In the developing world, the biggest air pollution problem comes from burning dung and other biomass in homes for heat, a problem that primarily affects women and children. Expanding access to electricity from all sources could dramatically improve the lives of the impoverished.

Furthermore, the argument that energy companies created this system of fossil fuel dependence through campaign contributions is not as categorical as some students proclaim. Fossil Free activists cry foul that taxpayers pay billions in subsidies. What they don’t realize is that some of the largest expenditures for fossil fuel subsidies are for tax exemptions for farm fuel and the Low-Income Home Energy Assistance program, which eases costs for families who already spend a quarter of their income on energy.
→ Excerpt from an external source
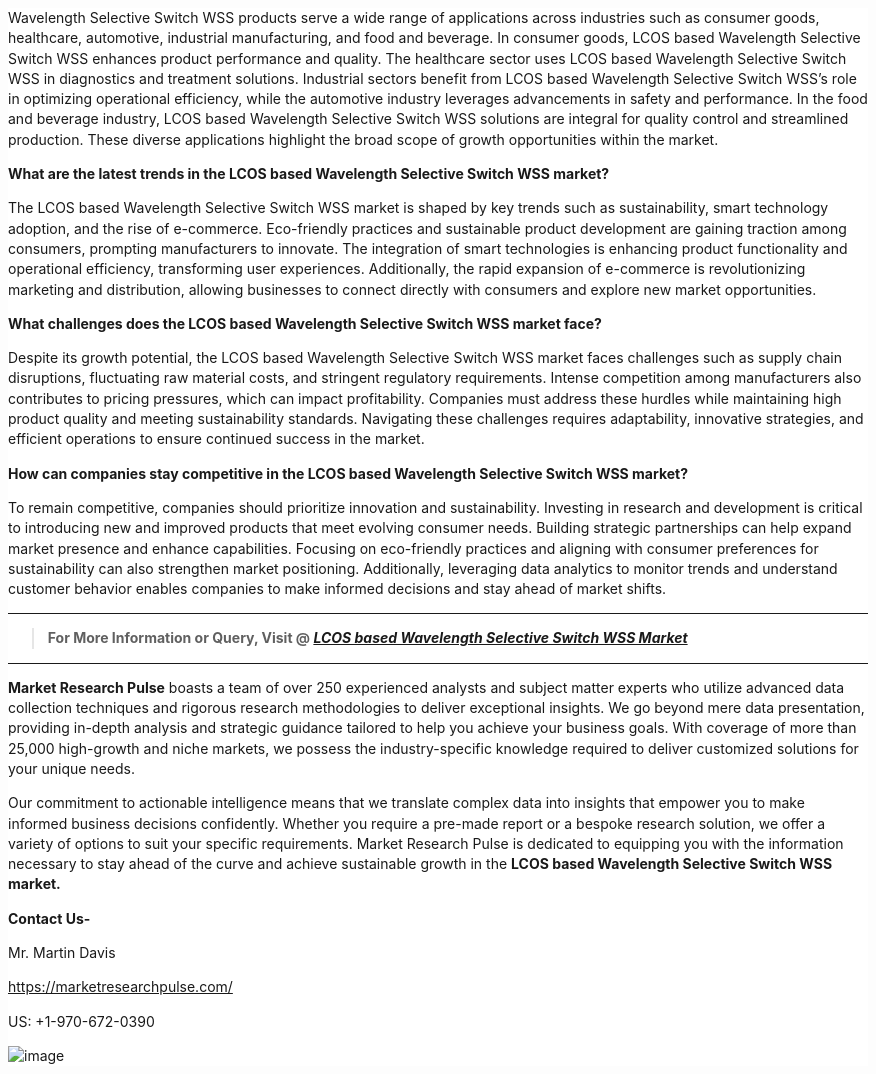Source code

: Wavelength Selective Switch WSS products serve a wide range of applications across industries such as consumer goods, healthcare, automotive, industrial manufacturing, and food and beverage. In consumer goods, LCOS based Wavelength Selective Switch WSS enhances product performance and quality. The healthcare sector uses LCOS based Wavelength Selective Switch WSS in diagnostics and treatment solutions. Industrial sectors benefit from LCOS based Wavelength Selective Switch WSS&rsquo;s role in optimizing operational efficiency, while the automotive industry leverages advancements in safety and performance. In the food and beverage industry, LCOS based Wavelength Selective Switch WSS solutions are integral for quality control and streamlined production. These diverse applications highlight the broad scope of growth opportunities within the market.</p><p><strong>What are the latest trends in the LCOS based Wavelength Selective Switch WSS market?</strong></p><p>The LCOS based Wavelength Selective Switch WSS market is shaped by key trends such as sustainability, smart technology adoption, and the rise of e-commerce. Eco-friendly practices and sustainable product development are gaining traction among consumers, prompting manufacturers to innovate. The integration of smart technologies is enhancing product functionality and operational efficiency, transforming user experiences. Additionally, the rapid expansion of e-commerce is revolutionizing marketing and distribution, allowing businesses to connect directly with consumers and explore new market opportunities.</p><p><strong>What challenges does the LCOS based Wavelength Selective Switch WSS market face?</strong></p><p>Despite its growth potential, the LCOS based Wavelength Selective Switch WSS market faces challenges such as supply chain disruptions, fluctuating raw material costs, and stringent regulatory requirements. Intense competition among manufacturers also contributes to pricing pressures, which can impact profitability. Companies must address these hurdles while maintaining high product quality and meeting sustainability standards. Navigating these challenges requires adaptability, innovative strategies, and efficient operations to ensure continued success in the market.</p><p><strong>How can companies stay competitive in the LCOS based Wavelength Selective Switch WSS market?</strong></p><p>To remain competitive, companies should prioritize innovation and sustainability. Investing in research and development is critical to introducing new and improved products that meet evolving consumer needs. Building strategic partnerships can help expand market presence and enhance capabilities. Focusing on eco-friendly practices and aligning with consumer preferences for sustainability can also strengthen market positioning. Additionally, leveraging data analytics to monitor trends and understand customer behavior enables companies to make informed decisions and stay ahead of market shifts.</p><hr /><blockquote><p><strong>For More Information or Query, Visit @&nbsp;<em><a href="https://marketresearchpulse.com/report/61941/lcos-based-wavelength-selective-switch-wss-market-1?utm_source=Linkedin&utm_medium=0119">LCOS based Wavelength Selective Switch WSS Market</a></em></strong></p></blockquote><hr /><p><strong>Market Research Pulse</strong> boasts a team of over 250 experienced analysts and subject matter experts who utilize advanced data collection techniques and rigorous research methodologies to deliver exceptional insights. We go beyond mere data presentation, providing in-depth analysis and strategic guidance tailored to help you achieve your business goals. With coverage of more than 25,000 high-growth and niche markets, we possess the industry-specific knowledge required to deliver customized solutions for your unique needs.</p><p>Our commitment to actionable intelligence means that we translate complex data into insights that empower you to make informed business decisions confidently. Whether you require a pre-made report or a bespoke research solution, we offer a variety of options to suit your specific requirements. Market Research Pulse is dedicated to equipping you with the information necessary to stay ahead of the curve and achieve sustainable growth in the <strong>LCOS based Wavelength Selective Switch WSS market.</strong></p><p><strong>Contact Us-</strong></p><p>Mr. Martin Davis</p><p>https://marketresearchpulse.com/</p><p>US: +1-970-672-0390</p>
![image](https://github.com/user-attachments/assets/63a99b3a-35a1-4e8c-894f-ed44aa32d1d8)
This is not to say we can’t cut greenhouse gases. But there are more nuanced ways of doing that which would be far more effective than blanket vitriol directed at fossil fuels. The dialogue we see on our campuses rarely considers the costs to people’s lives, which, as socially conscious students, we must take into account.

It’s no surprise that many schools across the country have rejected divestment. This past January, Georgetown’s Committee on Investments and Social Responsibility voted against GU Fossil Free’s divestment proposal. When posed with the same decision late last year, American University’s board of trustees concluded that: “Since the conditions for board’s primary fiduciary responsibilities cannot be satisfied, the finance and investment committee concluded that divestment is not an option the board can take to express a position on climate change.”

American University’s decision was made based on the mission of the endowment, but numerous institutions have arrived at the same decision for a range of reasons. In 2013, Harvard President Drew Faust wrote that there was a “troubling inconsistency” in considering that “we should boycott a whole class of companies at the same time that, as individuals and as a community, we are extensively relying on those companies’ products and services for so much of what we do every day.”

We respect and appreciate the commitment and passion of our fellow students in trying to address the challenge our generation faces. But let’s find more productive, meaningful ways to concentrate our efforts that won’t financially undermine access to education for our fellow students.